L’Unione inquilini parla di “un cocktail velenoso”, indicando vari da tre ingredienti: “Il caro affitti, insostenibile per i redditi medio bassi anche di fasce crescenti di lavoro dipendente, l’assenza di case popolari a canone sociale con 650.00 domande che rimangono senza risposta per l’assenza di una politica sociale della casa e l’aumento della povertà che colpisce particolarmente il settore dell’affitto”.
Infatti su quasi due milioni di nuclei in povertà assoluta, circa 900 mila vivono in affitto, il 45% del totale. “Servono misure urgenti e risposte immediate, a partire dalla prossima legge finanziaria”, afferma Walter De Cesaris, segretario nazionale dell’Unione inquilini, chiedendo fin da subito una “cabina di regia”. Ma anche l’istituzione di “fondi nazionali direttamente per le città per acquisire e prendere in affitto alloggi liberi degli enti pubblici”. Servirebbe un impegno puntuale.
Da qui l’appello che viene lanciato dalla Camera, legando la questione degli sfratti alle statistiche già fornite da Istat e Inps: “Non bisogna togliere diritti, intestardirsi contro il Reddito di cittadinanza, ma migliorare la condizione di vita, garantendo uno stipendio adeguato a chi lavora”, dice il deputato di Leu, Luca Pastorino, chiedendo al governo che la delega fiscale debba essere esercitata in favore di chi “è in difficoltà, perché la povertà è diventata la vera priorità”.
L’impatto degli sfratti si avverte ovviamente nelle grandi città, dove il costo della vita si fa sentire. Eccome. A Roma, per esempio, sono aumentate del 102,4% le richieste di esecuzione forzata e del 79% gli sfratti portati al termine con la presenza della forza pubblica. Ancora peggio è lo scenario che si presenta a Venezia con un’impennata del 162,37% delle richieste di sfratto e dell’83,05% delle misure attuate dalle forze dell’ordine.
A Napoli, invece, si parla del +198% di istanze di sfratti forzati, e + 58% di quelli compiuti dalla forza pubblica. Ma il fenomeno non è soltanto circoscrivibile ai capoluoghi, perché si fa sentire sulle città più piccole, la provincia italiana. Un esempio? A Pisa è stato annotato il +604% delle richieste di sfratto forzato e del +553% di quelli compiuti da uomini in divisa. A Potenza il primo dato ha toccato il +233,33%, il secondo addirittura il +383%, mentre a Terni ci si attesta a +192% di richieste di esecuzioni forzate e +108% per l’impiego delle forze dell’ordine.
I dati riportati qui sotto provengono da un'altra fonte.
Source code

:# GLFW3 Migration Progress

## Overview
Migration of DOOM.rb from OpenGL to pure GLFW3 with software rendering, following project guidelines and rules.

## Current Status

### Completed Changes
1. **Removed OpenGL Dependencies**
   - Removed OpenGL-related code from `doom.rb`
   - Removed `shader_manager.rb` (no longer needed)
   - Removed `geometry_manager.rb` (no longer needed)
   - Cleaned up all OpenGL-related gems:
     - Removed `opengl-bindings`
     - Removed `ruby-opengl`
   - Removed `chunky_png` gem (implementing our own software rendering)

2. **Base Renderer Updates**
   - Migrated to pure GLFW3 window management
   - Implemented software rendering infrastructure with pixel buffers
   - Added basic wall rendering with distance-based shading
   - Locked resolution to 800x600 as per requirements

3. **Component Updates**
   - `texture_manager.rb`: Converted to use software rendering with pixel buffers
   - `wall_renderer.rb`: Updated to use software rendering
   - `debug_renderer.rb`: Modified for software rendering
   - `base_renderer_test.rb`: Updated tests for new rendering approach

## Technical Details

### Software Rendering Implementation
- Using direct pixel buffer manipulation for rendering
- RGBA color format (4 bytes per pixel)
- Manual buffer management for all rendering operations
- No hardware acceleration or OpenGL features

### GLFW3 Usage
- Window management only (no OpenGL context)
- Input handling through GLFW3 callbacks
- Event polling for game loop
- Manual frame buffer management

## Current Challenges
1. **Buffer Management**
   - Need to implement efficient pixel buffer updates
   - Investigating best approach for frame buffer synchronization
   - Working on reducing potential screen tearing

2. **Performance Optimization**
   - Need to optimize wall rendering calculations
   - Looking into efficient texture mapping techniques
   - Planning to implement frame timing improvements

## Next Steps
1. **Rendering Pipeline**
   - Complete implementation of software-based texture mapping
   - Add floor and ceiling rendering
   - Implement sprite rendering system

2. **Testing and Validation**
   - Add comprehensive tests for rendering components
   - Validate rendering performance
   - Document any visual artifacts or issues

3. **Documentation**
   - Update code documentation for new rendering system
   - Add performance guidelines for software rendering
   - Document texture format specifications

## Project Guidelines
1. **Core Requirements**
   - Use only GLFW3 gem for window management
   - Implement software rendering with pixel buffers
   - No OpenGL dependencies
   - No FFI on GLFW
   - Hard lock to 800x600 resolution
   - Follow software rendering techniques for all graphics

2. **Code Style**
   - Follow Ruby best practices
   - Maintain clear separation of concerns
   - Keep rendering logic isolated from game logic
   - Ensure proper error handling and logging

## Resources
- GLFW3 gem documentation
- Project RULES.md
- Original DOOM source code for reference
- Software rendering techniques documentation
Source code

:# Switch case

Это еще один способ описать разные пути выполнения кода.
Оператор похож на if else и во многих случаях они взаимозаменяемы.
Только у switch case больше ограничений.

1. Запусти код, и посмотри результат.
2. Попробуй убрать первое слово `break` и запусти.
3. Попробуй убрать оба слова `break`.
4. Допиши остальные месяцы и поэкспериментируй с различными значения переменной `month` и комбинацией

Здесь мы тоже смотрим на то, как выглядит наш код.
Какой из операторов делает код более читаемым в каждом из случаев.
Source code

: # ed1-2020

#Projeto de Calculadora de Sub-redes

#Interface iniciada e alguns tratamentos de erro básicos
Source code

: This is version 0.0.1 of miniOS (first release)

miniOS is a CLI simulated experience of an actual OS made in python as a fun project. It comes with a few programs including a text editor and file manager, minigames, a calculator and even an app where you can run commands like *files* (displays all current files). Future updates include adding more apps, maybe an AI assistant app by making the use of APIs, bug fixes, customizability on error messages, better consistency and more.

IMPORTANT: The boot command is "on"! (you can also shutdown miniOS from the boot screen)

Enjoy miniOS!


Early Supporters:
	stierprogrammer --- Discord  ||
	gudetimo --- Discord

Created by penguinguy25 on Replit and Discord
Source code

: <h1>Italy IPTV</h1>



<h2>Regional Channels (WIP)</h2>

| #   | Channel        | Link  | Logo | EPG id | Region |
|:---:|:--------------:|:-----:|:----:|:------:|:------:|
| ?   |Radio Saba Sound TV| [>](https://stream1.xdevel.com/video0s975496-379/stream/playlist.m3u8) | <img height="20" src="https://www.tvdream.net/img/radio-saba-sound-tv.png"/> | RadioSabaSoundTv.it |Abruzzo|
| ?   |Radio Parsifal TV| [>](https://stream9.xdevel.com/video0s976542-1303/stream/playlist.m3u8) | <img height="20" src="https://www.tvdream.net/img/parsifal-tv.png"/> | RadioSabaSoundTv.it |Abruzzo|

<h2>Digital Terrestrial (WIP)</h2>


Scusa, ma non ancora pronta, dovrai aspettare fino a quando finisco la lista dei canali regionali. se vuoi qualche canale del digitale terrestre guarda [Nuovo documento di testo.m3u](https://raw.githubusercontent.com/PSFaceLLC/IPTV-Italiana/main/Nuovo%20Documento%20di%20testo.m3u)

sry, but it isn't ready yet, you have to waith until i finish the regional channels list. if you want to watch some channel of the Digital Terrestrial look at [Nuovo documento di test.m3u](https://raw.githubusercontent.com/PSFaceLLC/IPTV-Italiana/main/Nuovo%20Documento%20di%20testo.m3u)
Un boom impressionante, proprio mentre il quadro economico si deteriora: “Gli ultimi dati di Istat e Inps segnalano la necessità di intervenire su almeno tre fronti: contrasto alla povertà, lotta al precariato e aumento delle retribuzioni”, dice il capogruppo del Movimento Cinque Stelle in commissione Lavoro alla Camera, Niccolò Invidia. “Le nostre proposte, dal rafforzamento del Reddito di cittadinanza alla razionalizzazione dei contratti di lavoro fino all’introduzione del salario minimo, sono da tempo sul tavolo”, aggiunge il parlamentare del Movimento. Ma ovviamente i Migliori al potere si voltano dall’altra parte, fanno finta che il problema non esista.
“Purtroppo”, spiega il deputato di Liberi e uguali, Stefano Fassina, “il governo Draghi non ha raccolto la nostra proposta di dedicare un paio di miliardi del Pnrr ad un piano nazionale di edilizia residenziale pubblica a canone sociale a consumo zero di suolo”.
Una posizione comune a quella di De Cesaris dell’Unione Inquilini: “Le risposte ancora latitano e il governo non sembra volersi mettere in sintonia con la sofferenza del Paese reale e non ascolta il grido di protesta che sale contro l’aumento delle disuguaglianze. Senza queste risposte, sarà un autunno caldo di lotta in tutto il Paese”.